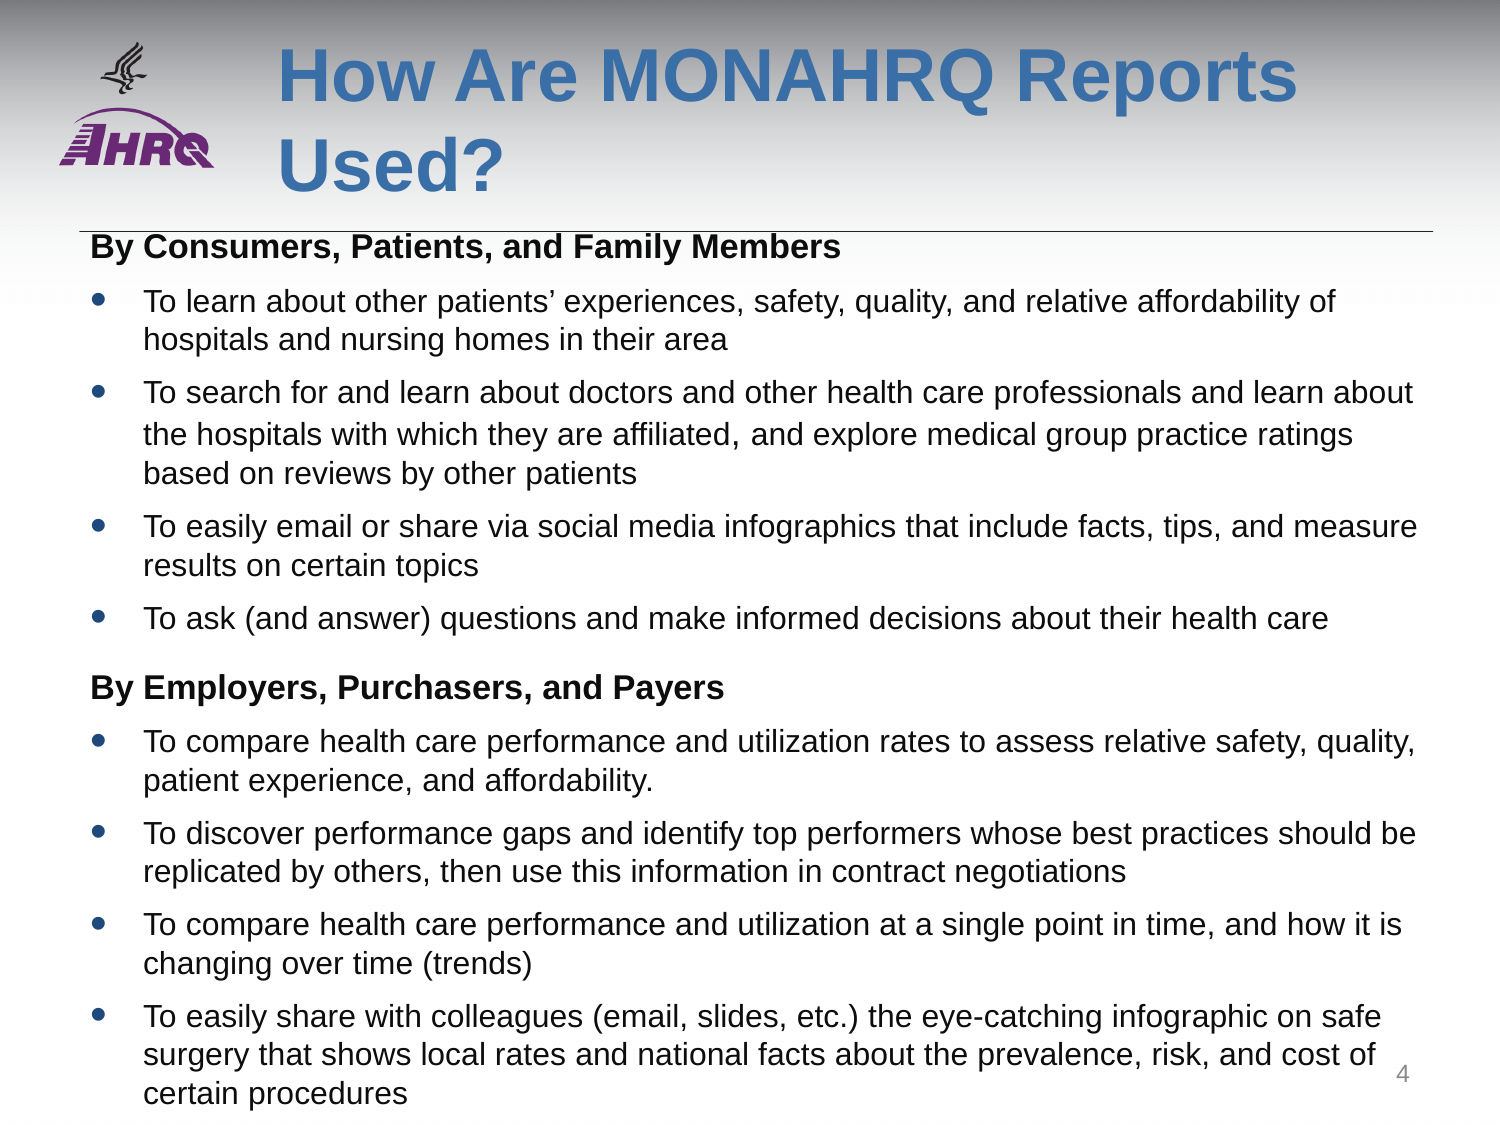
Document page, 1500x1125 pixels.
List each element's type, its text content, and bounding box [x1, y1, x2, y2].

slide_number 4 [1074, 1042, 1425, 1103]
picture [0, 0, 1500, 1125]
title How Are MONAHRQ Reports Used? [262, 45, 1425, 188]
list By Consumers, Patients, and Family Members To learn about other patients’ experiences, safety, quality, and relative affordability of hospitals and nursing homes in their area To search for and learn about doctors and other health care professionals and learn about the hospitals with which they are affiliated, and explore medical group practice ratings based on reviews by other patients To easily email or share via social media infographics that include facts, tips, and measure results on certain topics To ask (and answer) questions and make informed decisions about their health care By Employers, Purchasers, and Payers To compare health care performance and utilization rates to assess relative safety, quality, patient experience, and affordability. To discover performance gaps and identify top performers whose best practices should be replicated by others, then use this information in contract negotiations To compare health care performance and utilization at a single point in time, and how it is changing over time (trends) To easily share with colleagues (email, slides, etc.) the eye-catching infographic on safe surgery that shows local rates and national facts about the prevalence, risk, and cost of certain procedures [75, 216, 1450, 1125]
•••••
• **Work item**:
The answer should consist of every line above, exact and free of images.

• **Written response**:
Document page, 1500x1125 pixels.
List each element's type, its text content, and bounding box [x1, y1, x2, y2].

slide_number 4 [1074, 1042, 1425, 1103]
picture [0, 0, 1500, 1125]
title How Are MONAHRQ Reports Used? [262, 45, 1425, 188]
list By Consumers, Patients, and Family Members To learn about other patients’ experiences, safety, quality, and relative affordability of hospitals and nursing homes in their area To search for and learn about doctors and other health care professionals and learn about the hospitals with which they are affiliated, and explore medical group practice ratings based on reviews by other patients To easily email or share via social media infographics that include facts, tips, and measure results on certain topics To ask (and answer) questions and make informed decisions about their health care By Employers, Purchasers, and Payers To compare health care performance and utilization rates to assess relative safety, quality, patient experience, and affordability. To discover performance gaps and identify top performers whose best practices should be replicated by others, then use this information in contract negotiations To compare health care performance and utilization at a single point in time, and how it is changing over time (trends) To easily share with colleagues (email, slides, etc.) the eye-catching infographic on safe surgery that shows local rates and national facts about the prevalence, risk, and cost of certain procedures [75, 216, 1450, 1125]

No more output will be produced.